■ **Brief**:
Reproduce every line of text in the listing below word for word, omitting the pictures.

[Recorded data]
▶
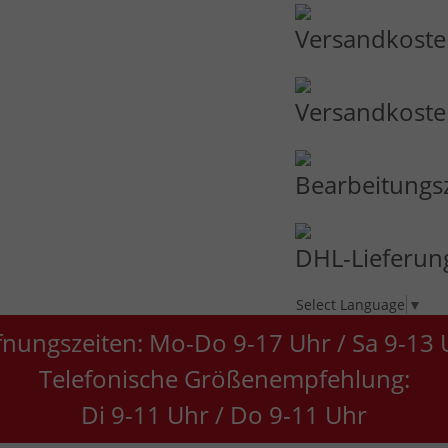
Versandkosten
Versandkosten
Bearbeitungs
DHL-Lieferung
Select Language
▼
fnungszeiten: Mo-Do 9-17 Uhr / Sa 9-13 
Telefonische Größenempfehlung:
Di 9-11 Uhr / Do 9-11 Uhr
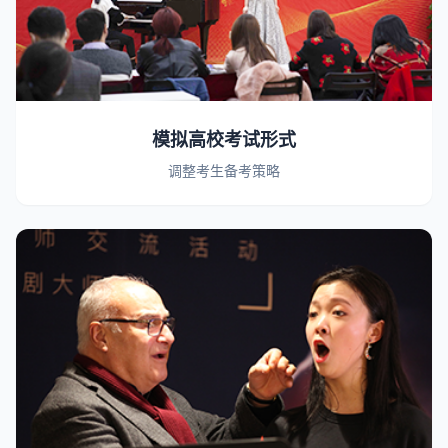
模拟高校考试形式
调整考生备考策略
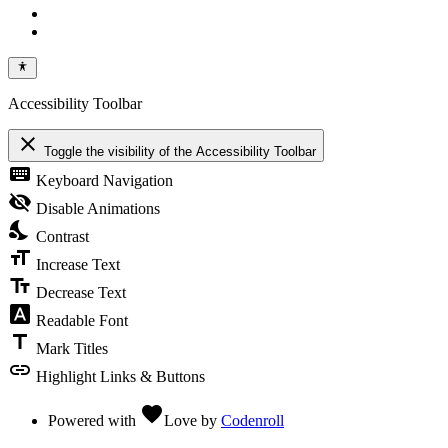
Accessibility Toolbar
close
Toggle the visibility of the Accessibility Toolbar
keyboard
Keyboard Navigation
visibility_off
Disable Animations
nights_stay
Contrast
format_size
Increase Text
text_fields
Decrease Text
font_download
Readable Font
title
Mark Titles
link
Highlight Links & Buttons
favorite
Powered with
Love
by
Codenroll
◀
■ **Problem solution**:
Versandkosten
Versandkosten
Bearbeitungs
DHL-Lieferung
Select Language
▼
fnungszeiten: Mo-Do 9-17 Uhr / Sa 9-13 
Telefonische Größenempfehlung:
Di 9-11 Uhr / Do 9-11 Uhr
模拟高校考试形式
调整考生备考策略
Accessibility Toolbar
close
Toggle the visibility of the Accessibility Toolbar
keyboard
Keyboard Navigation
visibility_off
Disable Animations
nights_stay
Contrast
format_size
Increase Text
text_fields
Decrease Text
font_download
Readable Font
title
Mark Titles
link
Highlight Links & Buttons
favorite
Powered with
Love
by
Codenroll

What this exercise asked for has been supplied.